Data extract:
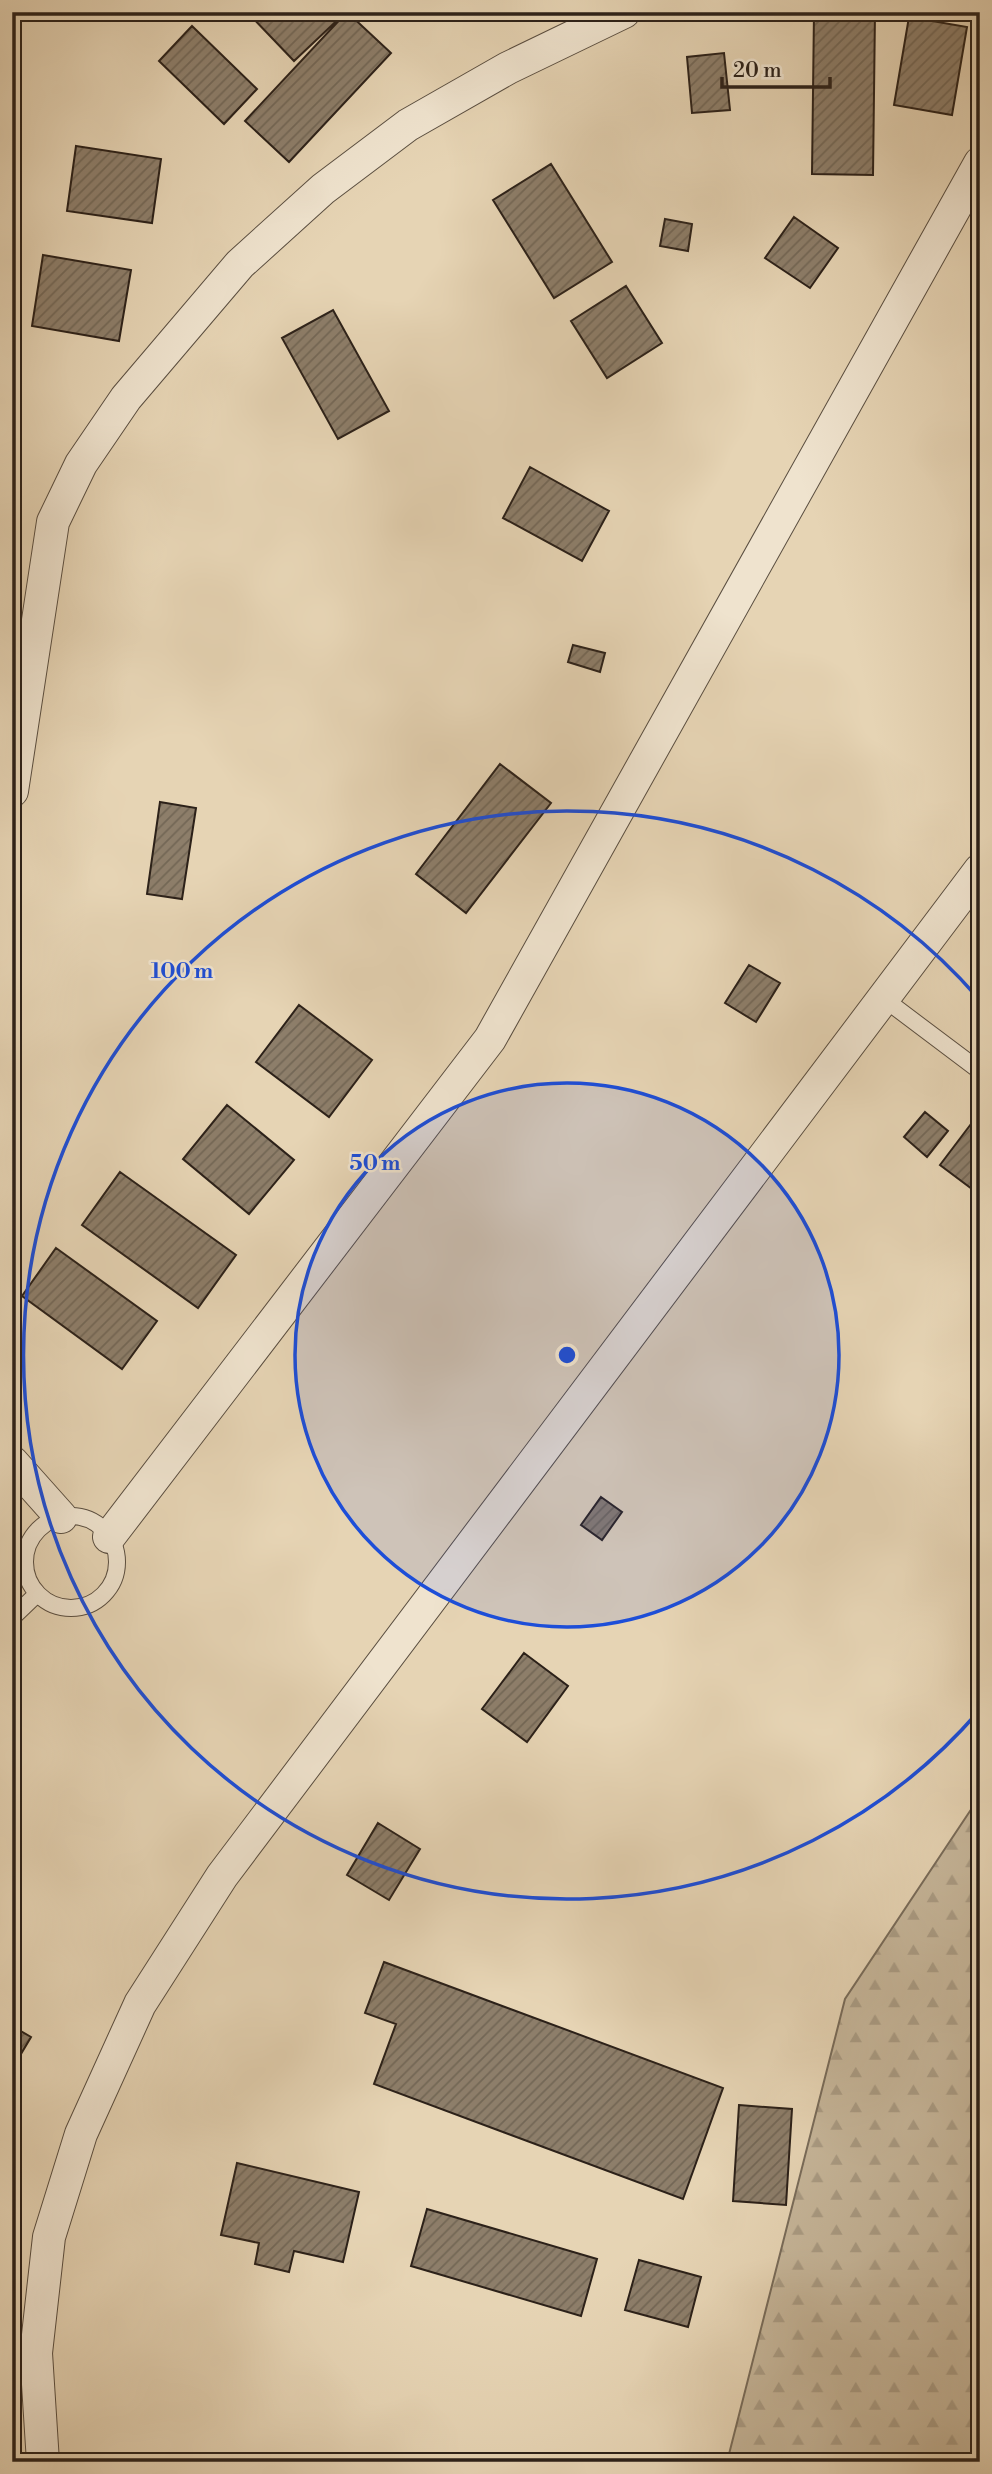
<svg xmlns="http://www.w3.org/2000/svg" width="992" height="2474" viewBox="0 0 992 2474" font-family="'Libre Bodoni',serif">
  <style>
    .forest { fill: url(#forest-firs); stroke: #796c5a; stroke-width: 2 }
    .building { fill: url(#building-hatch); stroke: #2c2119; stroke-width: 2 }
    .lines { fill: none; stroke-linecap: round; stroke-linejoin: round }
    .service-casing { stroke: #5a4e40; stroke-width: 18 }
    .minor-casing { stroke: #5a4e40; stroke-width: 34 }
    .service { stroke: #efe3ce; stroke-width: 16 }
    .minor { stroke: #efe3ce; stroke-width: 32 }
    .ring { fill: none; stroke: #1d4ed8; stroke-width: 3.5 }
    .centre { fill: #1d4ed8; stroke: #efe3ce; stroke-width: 3.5 }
    .ring-label { font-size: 21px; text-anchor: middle; font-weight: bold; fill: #1d4ed8; stroke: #efe3ce; stroke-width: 5; stroke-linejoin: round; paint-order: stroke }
  </style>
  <defs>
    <pattern id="forest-firs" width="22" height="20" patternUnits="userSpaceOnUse" patternTransform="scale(1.75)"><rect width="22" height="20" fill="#c6b69a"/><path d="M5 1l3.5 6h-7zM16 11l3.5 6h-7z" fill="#aa9c84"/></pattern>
    <pattern id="building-hatch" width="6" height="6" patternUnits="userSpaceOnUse" patternTransform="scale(1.75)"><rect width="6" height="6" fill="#8d7e6a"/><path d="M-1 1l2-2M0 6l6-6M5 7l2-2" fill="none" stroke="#736756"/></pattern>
  </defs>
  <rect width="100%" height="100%" fill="#e6d4b4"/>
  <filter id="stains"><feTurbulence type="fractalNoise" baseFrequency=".00286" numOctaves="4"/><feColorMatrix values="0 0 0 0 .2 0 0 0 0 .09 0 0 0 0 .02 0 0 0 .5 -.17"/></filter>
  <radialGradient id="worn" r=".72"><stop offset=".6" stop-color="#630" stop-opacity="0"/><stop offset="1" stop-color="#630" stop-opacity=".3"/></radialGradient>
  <path class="forest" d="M980,1796V2462H727L845,1999Z"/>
  <path class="building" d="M253,12H344L345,13L294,61L250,15Z
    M347,12L391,53L289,162L245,121Z
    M814,12H875L873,175L812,174Z
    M909,17L967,27L952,115L894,105Z
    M192,26L257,89L224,124L159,61Z
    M724,53L730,110L692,113L687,57Z
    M76,146L161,159L152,223L67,211Z
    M551,164L612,262L554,298L493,200Z
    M794,217L838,248L810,288L765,258Z
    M665,219L692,224L688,251L660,246Z
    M43,255L131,270L119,341L32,326Z
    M626,286L662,343L607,378L571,321Z
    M333,310L389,411L338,439L282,338Z
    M530,467L609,511L582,561L503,518Z
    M573,645L605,653L600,672L568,662Z
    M500,764L551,803L466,913L416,874Z
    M160,802L196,808L182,899L147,894Z
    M749,965L780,983L756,1022L725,1003Z
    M299,1005L372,1060L329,1117L256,1062Z
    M227,1105L294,1160L249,1214L183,1159Z
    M925,1112L948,1131L927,1157L904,1137Z
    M977,1116L980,1118V1195L940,1165Z
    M120,1172L236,1255L198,1308L82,1225Z
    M56,1248L157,1321L122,1369L22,1296Z
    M601,1497L622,1512L602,1540L581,1525Z
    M524,1653L568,1686L527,1742L482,1709Z
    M378,1823L420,1849L389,1900L347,1875Z
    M384,1962L723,2088L683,2199L374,2084L396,2024L365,2013Z
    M12,2026L31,2037L12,2069Z
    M739,2105L792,2109L786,2205L733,2201Z
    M237,2163L359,2192L343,2262L294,2251L289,2272L255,2264L259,2243L221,2235Z
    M427,2209L597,2259L581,2316L411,2266Z
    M639,2260L701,2277L688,2327L625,2310Z"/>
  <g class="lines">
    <g class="service-casing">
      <path id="service" d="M883,998L980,1071
        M25 1562a46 46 0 1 1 92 0a46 46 0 1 1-92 0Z
        M12,1618L37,1594"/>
    </g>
    <g class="minor-casing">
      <path id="minor" d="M12,791L53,522L81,464L126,398L240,264L323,189L408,125L508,68L624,12
        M12,1462L61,1517
        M109,1537L490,1039L980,163
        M43,2462L36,2353L49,2237L81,2134L140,2004L222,1876L980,870"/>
    </g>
    <use href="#service" class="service"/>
    <use href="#minor" class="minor"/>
  </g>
  <circle cx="567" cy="1355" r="272" fill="#1d4ed8" fill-opacity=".12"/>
  <g class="ring">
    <circle cx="567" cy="1355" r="272"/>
    <path d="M978 1712A544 544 0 1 1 978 998"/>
  </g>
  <circle cx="567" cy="1355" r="10" class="centre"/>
  <g class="ring-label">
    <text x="182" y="978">100 m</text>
    <text x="375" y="1170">50 m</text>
  </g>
  <rect width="992" height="2474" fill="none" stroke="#e6d4b4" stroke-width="42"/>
  <rect x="14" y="14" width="964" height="2446" fill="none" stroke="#2c2119" stroke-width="3.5"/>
  <rect x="21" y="21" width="950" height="2432" fill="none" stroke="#2c2119" stroke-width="2"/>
  <path d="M722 77v10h108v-10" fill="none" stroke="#2c2119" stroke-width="3.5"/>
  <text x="733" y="77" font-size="21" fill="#2c2119" stroke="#efe3ce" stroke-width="5" paint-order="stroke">20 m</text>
  <rect width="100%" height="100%" filter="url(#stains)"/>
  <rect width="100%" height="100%" fill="url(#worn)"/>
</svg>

About this task:
Please reproduce the entries above exactly, omitting every picture.

The completed task:
<svg xmlns="http://www.w3.org/2000/svg" width="992" height="2474" viewBox="0 0 992 2474" font-family="'Libre Bodoni',serif">
  <style>
    .forest { fill: url(#forest-firs); stroke: #796c5a; stroke-width: 2 }
    .building { fill: url(#building-hatch); stroke: #2c2119; stroke-width: 2 }
    .lines { fill: none; stroke-linecap: round; stroke-linejoin: round }
    .service-casing { stroke: #5a4e40; stroke-width: 18 }
    .minor-casing { stroke: #5a4e40; stroke-width: 34 }
    .service { stroke: #efe3ce; stroke-width: 16 }
    .minor { stroke: #efe3ce; stroke-width: 32 }
    .ring { fill: none; stroke: #1d4ed8; stroke-width: 3.5 }
    .centre { fill: #1d4ed8; stroke: #efe3ce; stroke-width: 3.5 }
    .ring-label { font-size: 21px; text-anchor: middle; font-weight: bold; fill: #1d4ed8; stroke: #efe3ce; stroke-width: 5; stroke-linejoin: round; paint-order: stroke }
  </style>
  <defs>
    <pattern id="forest-firs" width="22" height="20" patternUnits="userSpaceOnUse" patternTransform="scale(1.75)"><rect width="22" height="20" fill="#c6b69a"/><path d="M5 1l3.5 6h-7zM16 11l3.5 6h-7z" fill="#aa9c84"/></pattern>
    <pattern id="building-hatch" width="6" height="6" patternUnits="userSpaceOnUse" patternTransform="scale(1.75)"><rect width="6" height="6" fill="#8d7e6a"/><path d="M-1 1l2-2M0 6l6-6M5 7l2-2" fill="none" stroke="#736756"/></pattern>
  </defs>
  <rect width="100%" height="100%" fill="#e6d4b4"/>
  <filter id="stains"><feTurbulence type="fractalNoise" baseFrequency=".00286" numOctaves="4"/><feColorMatrix values="0 0 0 0 .2 0 0 0 0 .09 0 0 0 0 .02 0 0 0 .5 -.17"/></filter>
  <radialGradient id="worn" r=".72"><stop offset=".6" stop-color="#630" stop-opacity="0"/><stop offset="1" stop-color="#630" stop-opacity=".3"/></radialGradient>
  <path class="forest" d="M980,1796V2462H727L845,1999Z"/>
  <path class="building" d="M253,12H344L345,13L294,61L250,15Z
    M347,12L391,53L289,162L245,121Z
    M814,12H875L873,175L812,174Z
    M909,17L967,27L952,115L894,105Z
    M192,26L257,89L224,124L159,61Z
    M724,53L730,110L692,113L687,57Z
    M76,146L161,159L152,223L67,211Z
    M551,164L612,262L554,298L493,200Z
    M794,217L838,248L810,288L765,258Z
    M665,219L692,224L688,251L660,246Z
    M43,255L131,270L119,341L32,326Z
    M626,286L662,343L607,378L571,321Z
    M333,310L389,411L338,439L282,338Z
    M530,467L609,511L582,561L503,518Z
    M573,645L605,653L600,672L568,662Z
    M500,764L551,803L466,913L416,874Z
    M160,802L196,808L182,899L147,894Z
    M749,965L780,983L756,1022L725,1003Z
    M299,1005L372,1060L329,1117L256,1062Z
    M227,1105L294,1160L249,1214L183,1159Z
    M925,1112L948,1131L927,1157L904,1137Z
    M977,1116L980,1118V1195L940,1165Z
    M120,1172L236,1255L198,1308L82,1225Z
    M56,1248L157,1321L122,1369L22,1296Z
    M601,1497L622,1512L602,1540L581,1525Z
    M524,1653L568,1686L527,1742L482,1709Z
    M378,1823L420,1849L389,1900L347,1875Z
    M384,1962L723,2088L683,2199L374,2084L396,2024L365,2013Z
    M12,2026L31,2037L12,2069Z
    M739,2105L792,2109L786,2205L733,2201Z
    M237,2163L359,2192L343,2262L294,2251L289,2272L255,2264L259,2243L221,2235Z
    M427,2209L597,2259L581,2316L411,2266Z
    M639,2260L701,2277L688,2327L625,2310Z"/>
  <g class="lines">
    <g class="service-casing">
      <path id="service" d="M883,998L980,1071
        M25 1562a46 46 0 1 1 92 0a46 46 0 1 1-92 0Z
        M12,1618L37,1594"/>
    </g>
    <g class="minor-casing">
      <path id="minor" d="M12,791L53,522L81,464L126,398L240,264L323,189L408,125L508,68L624,12
        M12,1462L61,1517
        M109,1537L490,1039L980,163
        M43,2462L36,2353L49,2237L81,2134L140,2004L222,1876L980,870"/>
    </g>
    <use href="#service" class="service"/>
    <use href="#minor" class="minor"/>
  </g>
  <circle cx="567" cy="1355" r="272" fill="#1d4ed8" fill-opacity=".12"/>
  <g class="ring">
    <circle cx="567" cy="1355" r="272"/>
    <path d="M978 1712A544 544 0 1 1 978 998"/>
  </g>
  <circle cx="567" cy="1355" r="10" class="centre"/>
  <g class="ring-label">
    <text x="182" y="978">100 m</text>
    <text x="375" y="1170">50 m</text>
  </g>
  <rect width="992" height="2474" fill="none" stroke="#e6d4b4" stroke-width="42"/>
  <rect x="14" y="14" width="964" height="2446" fill="none" stroke="#2c2119" stroke-width="3.5"/>
  <rect x="21" y="21" width="950" height="2432" fill="none" stroke="#2c2119" stroke-width="2"/>
  <path d="M722 77v10h108v-10" fill="none" stroke="#2c2119" stroke-width="3.5"/>
  <text x="733" y="77" font-size="21" fill="#2c2119" stroke="#efe3ce" stroke-width="5" paint-order="stroke">20 m</text>
  <rect width="100%" height="100%" filter="url(#stains)"/>
  <rect width="100%" height="100%" fill="url(#worn)"/>
</svg>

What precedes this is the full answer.